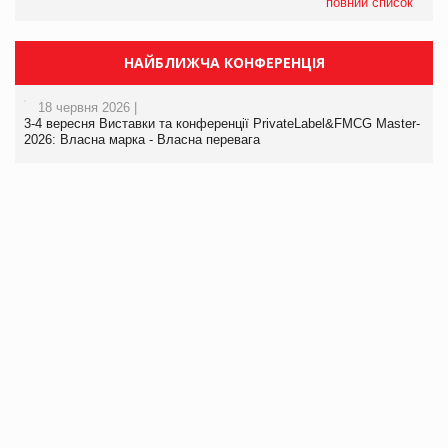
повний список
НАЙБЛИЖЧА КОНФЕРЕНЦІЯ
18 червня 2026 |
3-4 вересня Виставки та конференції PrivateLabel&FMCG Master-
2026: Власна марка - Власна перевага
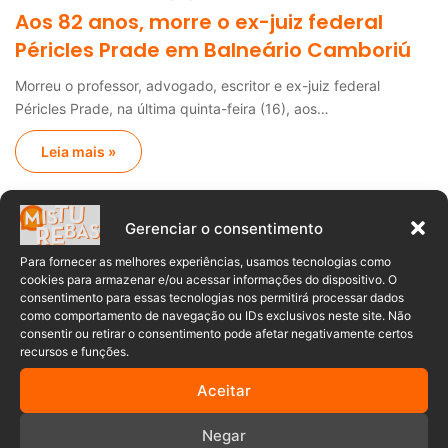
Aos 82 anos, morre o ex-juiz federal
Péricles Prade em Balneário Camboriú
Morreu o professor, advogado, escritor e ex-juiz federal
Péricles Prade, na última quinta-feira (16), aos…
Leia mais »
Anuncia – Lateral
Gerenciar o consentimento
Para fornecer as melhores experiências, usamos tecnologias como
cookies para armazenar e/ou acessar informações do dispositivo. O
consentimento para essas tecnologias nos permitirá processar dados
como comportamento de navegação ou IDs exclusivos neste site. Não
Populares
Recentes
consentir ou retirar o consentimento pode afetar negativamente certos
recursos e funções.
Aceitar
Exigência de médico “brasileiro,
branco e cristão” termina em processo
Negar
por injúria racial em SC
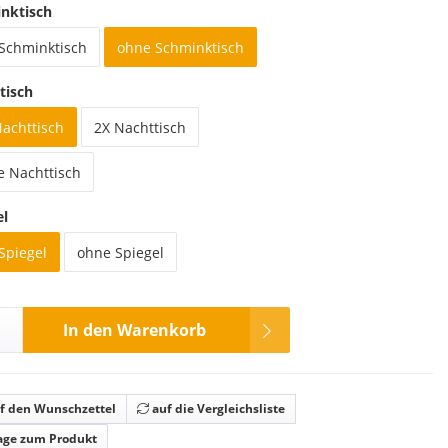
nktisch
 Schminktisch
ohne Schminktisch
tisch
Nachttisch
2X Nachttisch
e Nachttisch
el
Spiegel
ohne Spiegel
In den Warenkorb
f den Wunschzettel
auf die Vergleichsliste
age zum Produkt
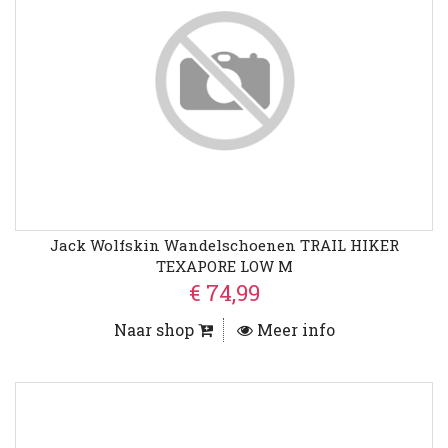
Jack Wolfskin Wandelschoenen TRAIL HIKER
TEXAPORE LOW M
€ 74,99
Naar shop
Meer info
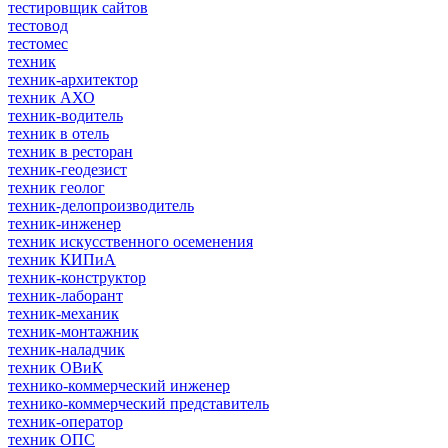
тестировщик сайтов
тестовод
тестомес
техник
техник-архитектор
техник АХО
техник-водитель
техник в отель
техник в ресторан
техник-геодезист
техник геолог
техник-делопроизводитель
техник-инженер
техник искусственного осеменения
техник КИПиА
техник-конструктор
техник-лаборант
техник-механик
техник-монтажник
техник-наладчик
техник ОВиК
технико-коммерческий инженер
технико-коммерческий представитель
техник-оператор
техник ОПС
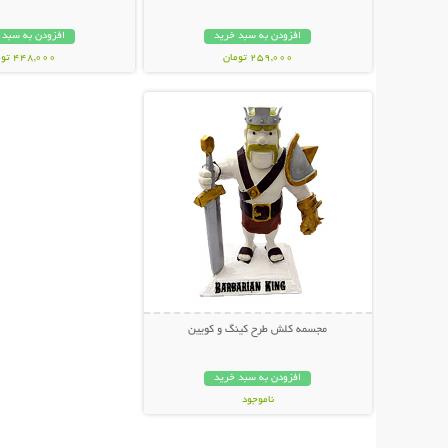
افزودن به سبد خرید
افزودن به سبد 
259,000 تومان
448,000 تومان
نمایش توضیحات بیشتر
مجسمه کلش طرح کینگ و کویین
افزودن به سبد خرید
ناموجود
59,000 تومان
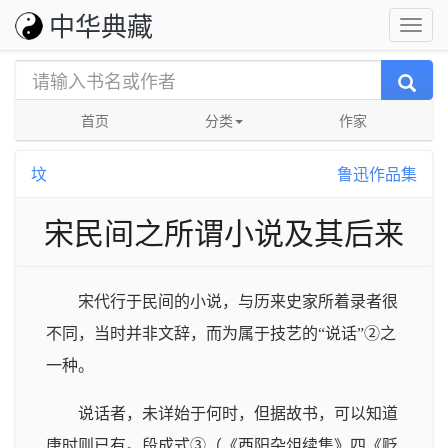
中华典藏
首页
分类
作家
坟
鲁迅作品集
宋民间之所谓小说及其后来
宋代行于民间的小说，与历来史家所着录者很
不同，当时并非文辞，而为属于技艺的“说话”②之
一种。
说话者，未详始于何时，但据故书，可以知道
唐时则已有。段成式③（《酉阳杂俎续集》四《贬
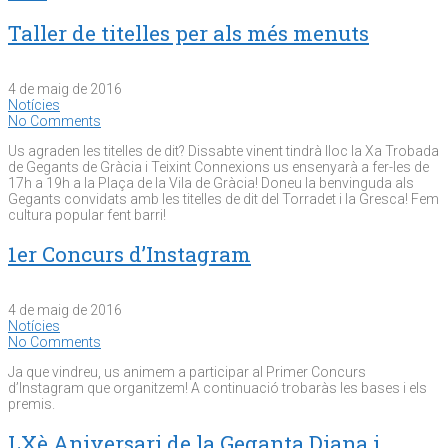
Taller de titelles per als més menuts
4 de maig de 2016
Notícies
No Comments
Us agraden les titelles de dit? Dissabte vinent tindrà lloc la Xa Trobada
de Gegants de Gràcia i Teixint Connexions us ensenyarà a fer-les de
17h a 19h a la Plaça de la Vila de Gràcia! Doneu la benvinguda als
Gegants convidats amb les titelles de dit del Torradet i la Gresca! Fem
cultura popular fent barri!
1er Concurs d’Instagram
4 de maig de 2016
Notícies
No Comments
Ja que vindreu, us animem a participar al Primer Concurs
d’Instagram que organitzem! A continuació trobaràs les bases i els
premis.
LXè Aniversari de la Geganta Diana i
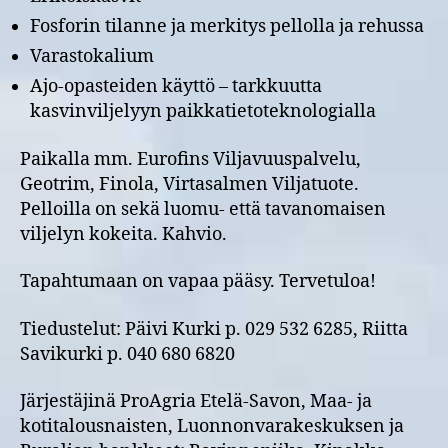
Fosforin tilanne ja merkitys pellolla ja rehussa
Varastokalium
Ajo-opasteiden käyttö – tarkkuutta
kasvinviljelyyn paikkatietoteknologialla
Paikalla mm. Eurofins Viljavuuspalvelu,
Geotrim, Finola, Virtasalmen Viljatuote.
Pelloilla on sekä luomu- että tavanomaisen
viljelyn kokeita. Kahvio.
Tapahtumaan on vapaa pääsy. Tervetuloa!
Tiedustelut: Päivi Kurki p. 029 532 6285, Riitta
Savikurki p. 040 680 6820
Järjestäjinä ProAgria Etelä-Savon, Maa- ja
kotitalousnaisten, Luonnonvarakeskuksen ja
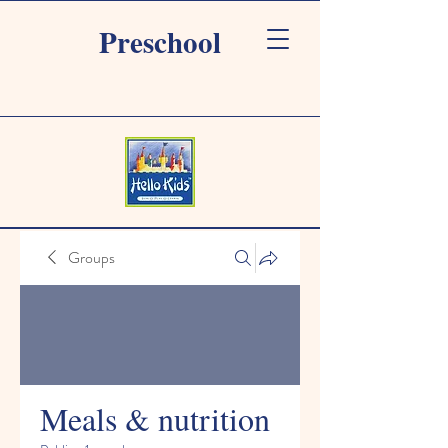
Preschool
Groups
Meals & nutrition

+++

Aufgabe >>
Tausche in allen Zeilen der Daten „Notícies“ gegen „Novetats“ und gib sie sonst unverändert wieder. Lass die Bilder in der Antwort weg.

Lösung >>
повний список
НАЙБЛИЖЧА КОНФЕРЕНЦІЯ
18 червня 2026 |
3-4 вересня Виставки та конференції PrivateLabel&FMCG Master-
2026: Власна марка - Власна перевага
Aos 82 anos, morre o ex-juiz federal
Péricles Prade em Balneário Camboriú
Morreu o professor, advogado, escritor e ex-juiz federal
Péricles Prade, na última quinta-feira (16), aos…
Leia mais »
Anuncia – Lateral
Gerenciar o consentimento
Para fornecer as melhores experiências, usamos tecnologias como
cookies para armazenar e/ou acessar informações do dispositivo. O
consentimento para essas tecnologias nos permitirá processar dados
como comportamento de navegação ou IDs exclusivos neste site. Não
Populares
Recentes
consentir ou retirar o consentimento pode afetar negativamente certos
recursos e funções.
Aceitar
Exigência de médico “brasileiro,
branco e cristão” termina em processo
Negar
por injúria racial em SC
nktisch
 Schminktisch
ohne Schminktisch
tisch
Nachttisch
2X Nachttisch
e Nachttisch
el
Spiegel
ohne Spiegel
In den Warenkorb
f den Wunschzettel
auf die Vergleichsliste
age zum Produkt
Jack Wolfskin Wandelschoenen TRAIL HIKER
TEXAPORE LOW M
€ 74,99
Naar shop
Meer info
тестировщик сайтов
тестовод
тестомес
техник
техник-архитектор
техник АХО
техник-водитель
техник в отель
техник в ресторан
техник-геодезист
техник геолог
техник-делопроизводитель
техник-инженер
техник искусственного осеменения
техник КИПиА
техник-конструктор
техник-лаборант
техник-механик
техник-монтажник
техник-наладчик
техник ОВиК
технико-коммерческий инженер
технико-коммерческий представитель
техник-оператор
техник ОПС
افزودن به سبد خرید
افزودن به سبد 
259,000 تومان
448,000 تومان
نمایش توضیحات بیشتر
مجسمه کلش طرح کینگ و کویین
افزودن به سبد خرید
ناموجود
59,000 تومان
中华典藏
首页
分类
作家
坟
鲁迅作品集
宋民间之所谓小说及其后来
宋代行于民间的小说，与历来史家所着录者很
不同，当时并非文辞，而为属于技艺的“说话”②之
一种。
说话者，未详始于何时，但据故书，可以知道
唐时则已有。段成式③（《酉阳杂俎续集》四《贬
Taller de titelles per als més menuts
4 de maig de 2016
Novetats
No Comments
Us agraden les titelles de dit? Dissabte vinent tindrà lloc la Xa Trobada
de Gegants de Gràcia i Teixint Connexions us ensenyarà a fer-les de
17h a 19h a la Plaça de la Vila de Gràcia! Doneu la benvinguda als
Gegants convidats amb les titelles de dit del Torradet i la Gresca! Fem
cultura popular fent barri!
1er Concurs d’Instagram
4 de maig de 2016
Novetats
No Comments
Ja que vindreu, us animem a participar al Primer Concurs
d’Instagram que organitzem! A continuació trobaràs les bases i els
premis.
LXè Aniversari de la Geganta Diana i
Fosforin tilanne ja merkitys pellolla ja rehussa
Varastokalium
Ajo-opasteiden käyttö – tarkkuutta
kasvinviljelyyn paikkatietoteknologialla
Paikalla mm. Eurofins Viljavuuspalvelu,
Geotrim, Finola, Virtasalmen Viljatuote.
Pelloilla on sekä luomu- että tavanomaisen
viljelyn kokeita. Kahvio.
Tapahtumaan on vapaa pääsy. Tervetuloa!
Tiedustelut: Päivi Kurki p. 029 532 6285, Riitta
Savikurki p. 040 680 6820
Järjestäjinä ProAgria Etelä-Savon, Maa- ja
kotitalousnaisten, Luonnonvarakeskuksen ja
Preschool
Groups
Meals & nutrition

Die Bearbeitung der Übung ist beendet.